Sex and gender, race and Orientalism in Steve Moore's Hercules comics

The Hercules comics written for Radical Comics by Steve Moore, Hercules: The Thracian Wars and Hercules: The Knives of Kush, narrate continuing adventures of the hero as the leader of a mercenary band of mythic heroes after the conclusion of his mythic Labors. The tone of the comics, particularly of The Thracian Wars, is ‘grim fatalism’, according to the author. The violence and pessimism of the comics are of a piece with the ‘gritty’ turn in twenty-first century Anglo-American speculative fiction, in text and on screen. This chapter explores Moore’s troubling presentation of gender, sex, and race in the foreground of the comics’ interaction with classical myth. Moore modifies the ancient source material in ways that inscribe his grim grit upon the bodies of the subaltern—women, people of colour, non-heterosexuals—in an uncritical replication of modern patterns of exploitation.

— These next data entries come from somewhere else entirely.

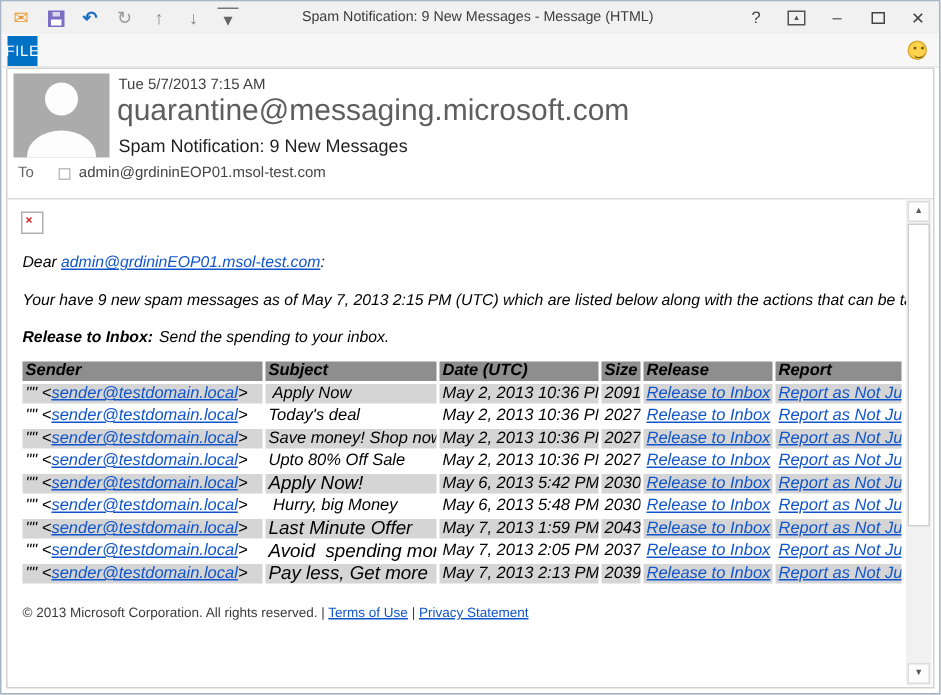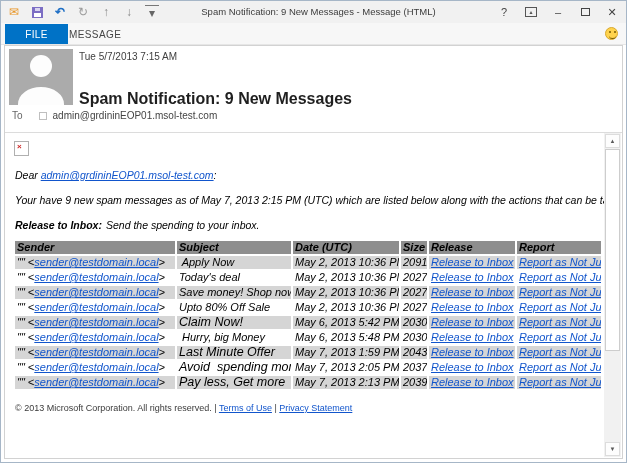--- a/index.html
+++ b/index.html
@@ -30,7 +30,7 @@
   .maxbox { width:9px; height:8px; border:1px solid #444; }
   
   .tabstrip { position:absolute; top:22px; left:0; right:0; height:22px; background:#f7f7f7; border-bottom:1px solid #e6e6e6; }
-  .tab-file { position:absolute; left:4px; top:1px; width:63px; height:20px; background:#0072c6; color:#fff;
+  .tab-file { position:absolute; left:4px; top:1px; width:20px; height:20px; background:#0072c6; color:#fff;
     font-size:10px; display:flex; align-items:center; justify-content:center; letter-spacing:.4px; cursor:default; }
   .tab-message { position:absolute; left:58px; top:1px; height:20px; padding:0 10px; color:#444;
     font-size:10px; display:flex; align-items:center; letter-spacing:.4px; cursor:default; }

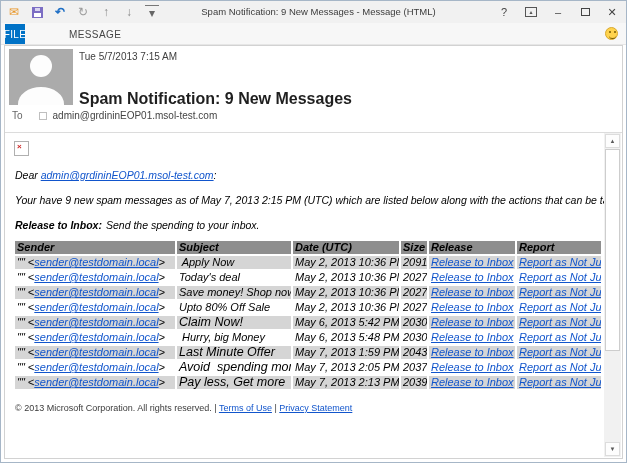--- a/index.html
+++ b/index.html
@@ -110,7 +110,6 @@
 
   <div class="tabstrip">
     <div class="tab-file">FILE</div>
-    <div class="tab-message">MESSAGE</div>
     <div class="smiley"></div>
   </div>
 

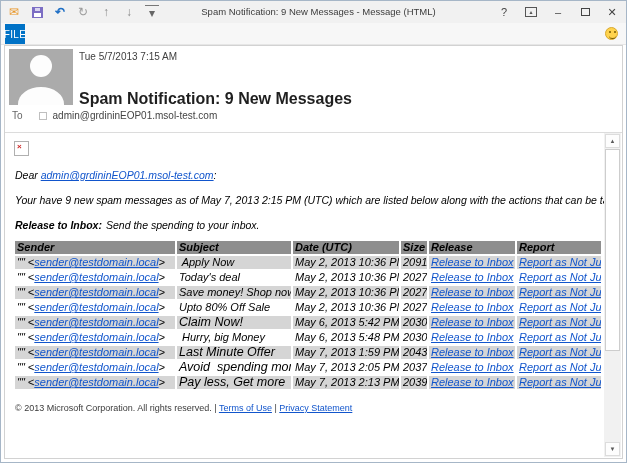--- a/index.html
+++ b/index.html
@@ -120,6 +120,7 @@
       <div class="torso"></div>
     </div>
     <div class="hdr-date">Tue 5/7/2013 7:15 AM</div>
+    <div class="hdr-sender">quarantine@messaging.microsoft.com</div>
     <div class="hdr-subject">Spam Notification: 9 New Messages</div>
     <div class="to-row">
       <span>To</span>

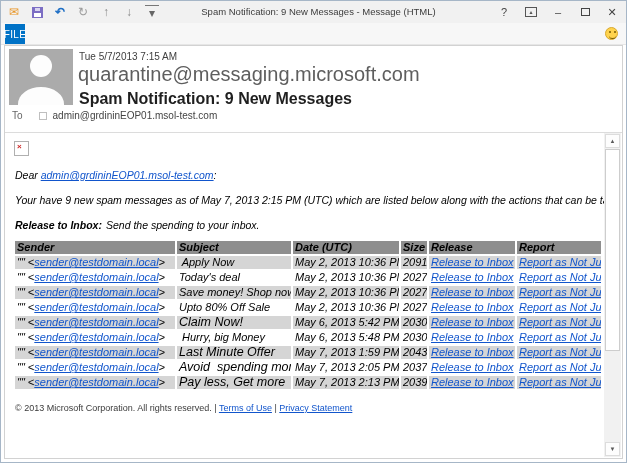--- a/index.html
+++ b/index.html
@@ -48,7 +48,7 @@
   .avatar .torso { position:absolute; left:50%; bottom:-16px; transform:translateX(-50%); width:46px; height:34px; border-radius:50%; background:#fdfdfd; }
   .hdr-date { position:absolute; left:74px; top:5px; font-size:10px; color:#404040; }
   .hdr-sender { position:absolute; left:73px; top:17px; font-size:20px; color:#5e5e5e; white-space:nowrap; }
-  .hdr-subject { position:absolute; left:74px; top:44px; font-size:16px; font-weight:bold; color:#1f1f1f; }
+  .hdr-subject { position:absolute; left:74px; top:44px; font-size:12px; font-weight:normal; color:#1f1f1f; }
   .to-row { position:absolute; left:7px; top:64px; display:flex; align-items:center; font-size:10px; color:#666; }
   .to-box { width:8px; height:8px; border:1px solid #bfbfbf; margin:0 6px 0 16px; }
   .to-recipient { color:#444; }

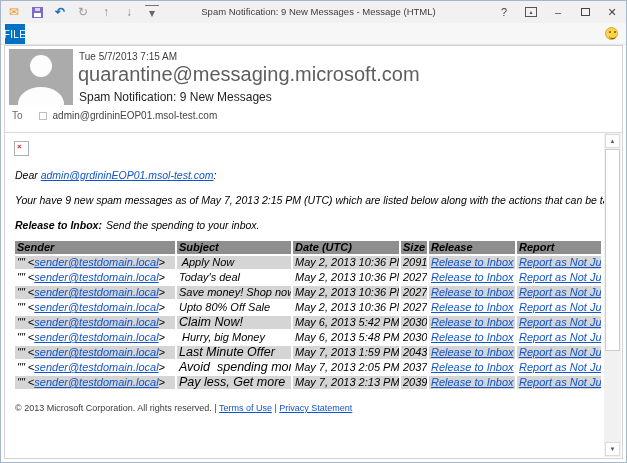--- a/index.html
+++ b/index.html
@@ -191,7 +191,7 @@
   </tr>
             <tr class="shade">
     <td class="c-sender"><span>"" &lt;</span><a href="#" class="lnk">sender@testdomain.local</a><span>&gt;</span></td>
-    <td class="c-subject big">Claim Now!</td>
+    <td class="c-subject big">Apply Now!</td>
     <td class="c-date">May 6, 2013 5:42 PM</td>
     <td class="c-size">2030</td>
     <td class="c-release"><a href="#" class="lnk">Release to Inbox</a></td>

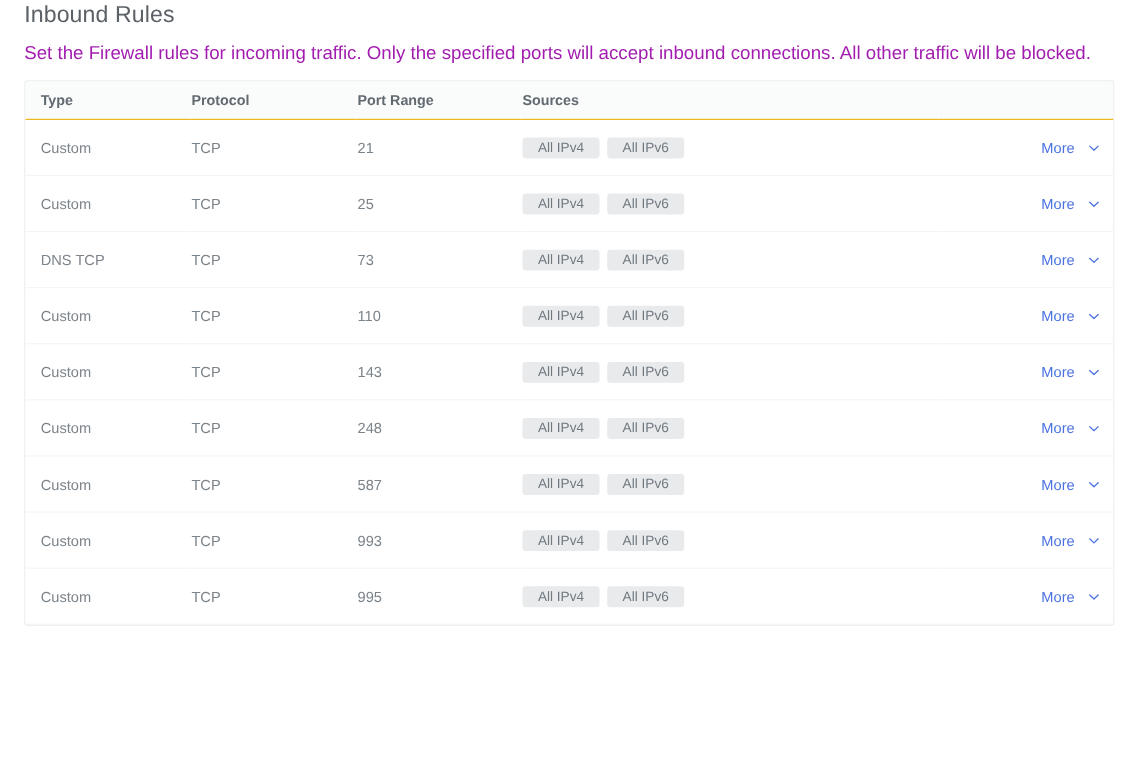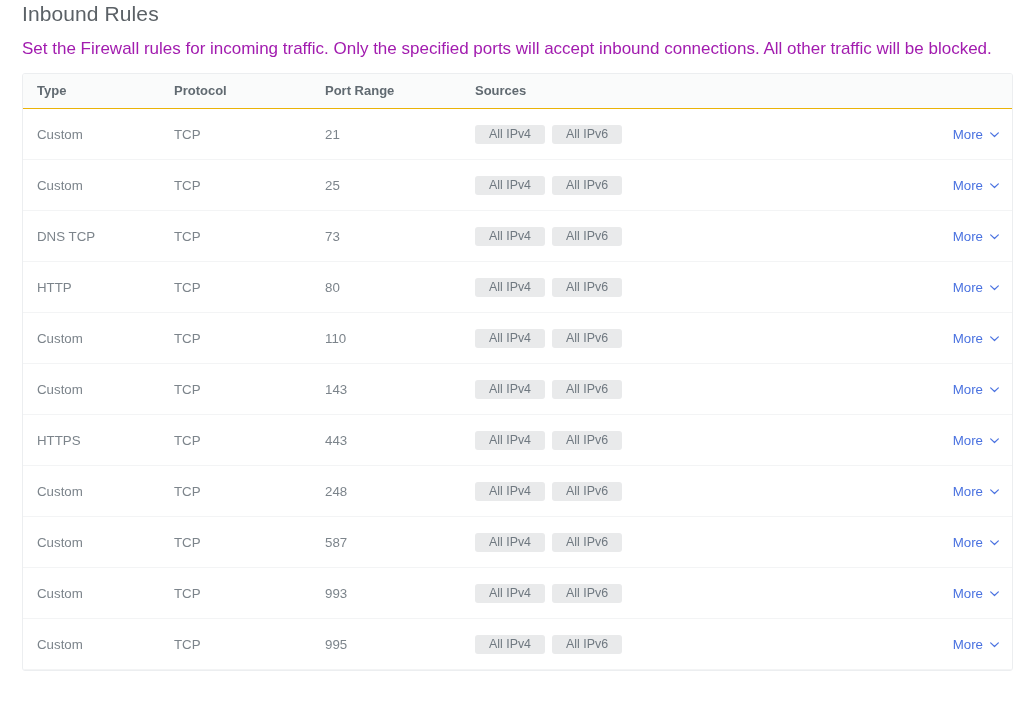--- a/index.html
+++ b/index.html
@@ -127,7 +127,7 @@
   .more-link {
     display: inline-flex;
     align-items: center;
-    gap: 6px;
+    gap: 12px;
     color: #4a72e0;
     font-size: 13.3px;
     text-decoration: none;

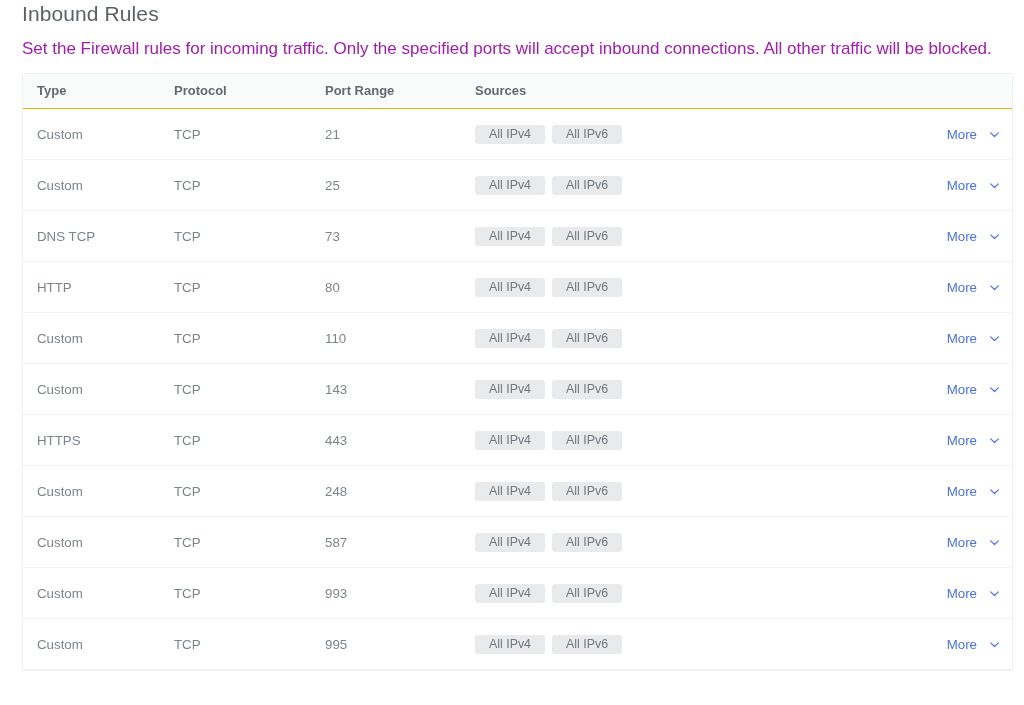--- a/index.html
+++ b/index.html
@@ -214,20 +214,6 @@
               </span></td>
           </tr>
           <tr>
-            <td class="cell-type">HTTP</td>
-            <td class="cell-proto">TCP</td>
-            <td class="cell-port">80</td>
-            <td class="cell-sources"><span class="badge">All IPv4</span><span class="badge">All IPv6</span></td>
-            <td class="cell-actions"><span class="more-link">
-                <span>More</span>
-                <span class="chev">
-                  <svg viewBox="0 0 12 12" width="11" height="11" aria-hidden="true">
-                    <path d="M1.8 4.2 L6 8.2 L10.2 4.2" fill="none" stroke="currentColor" stroke-width="1.3" stroke-linecap="round" stroke-linejoin="round"></path>
-                  </svg>
-                </span>
-              </span></td>
-          </tr>
-          <tr>
             <td class="cell-type">Custom</td>
             <td class="cell-proto">TCP</td>
             <td class="cell-port">110</td>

The Thracian Wars are informed in large part by the author’s anger over the United States’ military action in Iraq, reflected in his narrator Iolaus’ description of Hercules’ military campaign on behalf of the king of Thrace as ‘[a] holocaust of bloodshed, rape and burning villages’. Sexual violence, here as in many other Western fictions, acts as shorthand for the state of the fictional world: women’s damaged bodies are merely a medium for the thematic message, as when Hercules spears his former-lover-turned-antagonist Ergenia from behind and says, ‘[y]ou died the way you lived…impaled on a man’s shaft’. So also the characterization of Atalanta, whose primary personality trait is homoerotic desire, whose sexuality is linked causally to spousal rape, and whose secondary trait is suicidal ideation.

The Knives of Kush takes Hercules to Egypt, where the typical racist and Orientalist tropes of the Western tradition are on display. The titular Knives of Kush, a secret society of assassins from what Moore calls ‘the barbaric southern land of Kush’, are illustrated as dark-skinned (in contrast to the lighter-skinned northern Egyptians and the northern-European-like white Greeks and Thracians), are subjected to racist invective by a main character (the protagonist Meleager terms them ‘dark-haired vermin’), are called ‘cultists’ by Hercules, are portrayed as embracing martyrdom and the ‘paradise that awaits’ martyrs, and are tortured by the protagonists.

Given the author’s comments in interviews about Iraq, the Knives are a cipher for Western ideas of Islamic extremism. The comics offer no window into the experience of, and no possibility of empathy for, the Knives themselves. Hercules and his cohorts thus play the part of American counterterrorism forces, whose use of immoral tactics make them protagonists in the vein of Jack Bauer or the new cinematic Batman. The Hercules of the world of Steve Moore is neither culture hero nor alexikakos — he is a latter-day antihero.